Eric Fischl: The Process of Painting

Lyme Academy College of Fine Arts

Dec. 6, 2016, 05:30 am

84 lyme street
(860) 434-5232

www.lymeacademy.edu/

About:
Bridging the Arts is a curated film series co-sponsored by Lyme Academy College of Fine Arts and the Kate. The series will feature a selection of art films produced by the highly-regarded Checkerboard Film Foundation and include a brief lecture before each film.

Details:
Tuesday, December 6 at 5:30 p.m. at the Kate, 300 Main Street
Old Saybrook, CT 06475. Tickets $15, plus applicable fees, per film.

An introduction to the film will be presented by Patricia Miranda
Developed as an adjunct to the exhibition Dive Deep: Eric Fischl and the Process of Painting, this 35-minute film is a co-production with the Pennsylvania Academy of the Fine Arts (PAFA) in Philadelphia. It is comprised of excerpts from interviews conducted by PAFA Director Harry Philbrick and
Associate Curator Jodi Throckmorton of the San Jose Museum of Art in California at Fischl’s Long Island and New York City studios. The film charts the course of the artist’s creative process from his days as a student at California Institute of the Arts to the present.
Fischl speaks candidly and with a comedic sense about his schooling – breaking away from minimal abstraction, revolting against the suggestion that painting was dead, particularly figurative painting, as well as finding his own voice. He is generous in the detail of his approach, sharing questions he attempts to answer in his paintings along with the challenges of composition, concluding, “at a certain point paintings paint themselves. You just carry out what (they’re) telling you to do. You can’t change it.”

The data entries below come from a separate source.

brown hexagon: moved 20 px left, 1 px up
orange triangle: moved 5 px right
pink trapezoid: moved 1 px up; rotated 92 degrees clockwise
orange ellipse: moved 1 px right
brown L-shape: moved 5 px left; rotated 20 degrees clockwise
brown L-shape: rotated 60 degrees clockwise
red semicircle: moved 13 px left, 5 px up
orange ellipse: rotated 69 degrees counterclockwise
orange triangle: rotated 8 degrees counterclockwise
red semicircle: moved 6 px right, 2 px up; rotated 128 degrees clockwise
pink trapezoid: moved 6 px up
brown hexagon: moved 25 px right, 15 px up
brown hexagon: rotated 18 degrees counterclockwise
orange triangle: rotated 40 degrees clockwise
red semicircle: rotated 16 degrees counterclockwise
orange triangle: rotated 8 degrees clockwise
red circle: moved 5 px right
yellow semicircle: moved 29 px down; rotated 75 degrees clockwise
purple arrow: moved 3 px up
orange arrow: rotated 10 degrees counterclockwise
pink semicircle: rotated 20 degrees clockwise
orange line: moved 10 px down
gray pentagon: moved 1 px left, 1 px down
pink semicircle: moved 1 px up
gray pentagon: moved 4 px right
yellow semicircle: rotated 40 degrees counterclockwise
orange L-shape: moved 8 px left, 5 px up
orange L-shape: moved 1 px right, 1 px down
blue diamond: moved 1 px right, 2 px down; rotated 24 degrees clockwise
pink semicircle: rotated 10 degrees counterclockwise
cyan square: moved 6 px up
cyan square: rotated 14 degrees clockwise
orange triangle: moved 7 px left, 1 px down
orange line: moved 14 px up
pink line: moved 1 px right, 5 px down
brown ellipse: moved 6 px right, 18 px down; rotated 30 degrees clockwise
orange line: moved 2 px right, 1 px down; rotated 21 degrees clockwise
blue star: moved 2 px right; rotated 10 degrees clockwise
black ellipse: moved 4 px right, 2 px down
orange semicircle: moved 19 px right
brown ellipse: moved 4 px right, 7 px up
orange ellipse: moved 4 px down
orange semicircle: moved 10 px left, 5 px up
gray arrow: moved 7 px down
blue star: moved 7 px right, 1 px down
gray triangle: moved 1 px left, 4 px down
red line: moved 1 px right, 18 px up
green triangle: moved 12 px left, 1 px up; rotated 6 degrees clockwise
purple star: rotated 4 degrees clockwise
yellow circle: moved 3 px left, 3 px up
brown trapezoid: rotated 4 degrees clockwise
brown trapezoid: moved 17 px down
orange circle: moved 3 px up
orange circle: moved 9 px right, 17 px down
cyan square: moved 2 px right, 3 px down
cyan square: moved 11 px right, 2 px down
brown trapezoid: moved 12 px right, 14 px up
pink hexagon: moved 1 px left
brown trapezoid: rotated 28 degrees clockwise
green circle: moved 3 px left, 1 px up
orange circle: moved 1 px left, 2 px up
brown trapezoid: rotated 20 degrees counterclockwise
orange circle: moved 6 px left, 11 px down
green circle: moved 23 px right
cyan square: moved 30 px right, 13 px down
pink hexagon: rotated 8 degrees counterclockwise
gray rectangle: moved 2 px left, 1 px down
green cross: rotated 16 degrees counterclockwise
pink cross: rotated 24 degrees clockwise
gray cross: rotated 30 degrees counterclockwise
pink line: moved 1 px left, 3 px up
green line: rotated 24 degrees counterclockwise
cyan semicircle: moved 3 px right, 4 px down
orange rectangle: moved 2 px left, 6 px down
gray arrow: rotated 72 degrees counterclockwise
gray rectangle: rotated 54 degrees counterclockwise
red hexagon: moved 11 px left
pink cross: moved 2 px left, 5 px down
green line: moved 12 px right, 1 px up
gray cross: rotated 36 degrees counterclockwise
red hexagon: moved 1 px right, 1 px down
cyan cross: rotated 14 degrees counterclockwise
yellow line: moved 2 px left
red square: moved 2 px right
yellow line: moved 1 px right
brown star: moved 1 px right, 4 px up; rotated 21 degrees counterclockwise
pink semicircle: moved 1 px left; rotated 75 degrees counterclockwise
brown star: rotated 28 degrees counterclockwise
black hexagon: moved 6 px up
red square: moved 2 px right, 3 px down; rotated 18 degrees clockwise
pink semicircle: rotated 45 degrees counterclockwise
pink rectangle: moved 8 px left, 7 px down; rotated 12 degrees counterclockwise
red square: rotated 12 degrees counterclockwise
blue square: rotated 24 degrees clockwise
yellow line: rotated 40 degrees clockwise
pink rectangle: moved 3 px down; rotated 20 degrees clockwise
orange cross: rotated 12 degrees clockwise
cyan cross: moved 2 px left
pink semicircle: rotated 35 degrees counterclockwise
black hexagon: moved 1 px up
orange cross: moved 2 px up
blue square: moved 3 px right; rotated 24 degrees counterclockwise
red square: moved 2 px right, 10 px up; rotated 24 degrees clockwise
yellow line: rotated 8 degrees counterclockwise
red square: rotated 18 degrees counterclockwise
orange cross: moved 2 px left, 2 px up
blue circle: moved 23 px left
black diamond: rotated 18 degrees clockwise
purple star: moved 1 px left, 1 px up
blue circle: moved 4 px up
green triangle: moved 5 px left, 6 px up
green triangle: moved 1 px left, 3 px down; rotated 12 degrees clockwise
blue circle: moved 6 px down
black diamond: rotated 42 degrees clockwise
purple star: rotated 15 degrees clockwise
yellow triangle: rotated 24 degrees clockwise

Fischl works throughout the film in various media – paint, photography, sculpture and watercolor – moving effortlessly between each whilst opining on their respective merits. He lets us in on his influences, including the sculpture of Auguste Rodin and the paintings and photographs of Thomas Eakins. What connects them to his own broad body of work is the human figure; Fischl states, “ I am interested in the relationship that a person has with their body. Their body is this interface between an internal world of feeling, self-regard, self-loathing and this socialized world of availability signals, desire… you read all that. And that’s the stuff that I am riveted to…that’s the thing I find the most compelling about watching people.”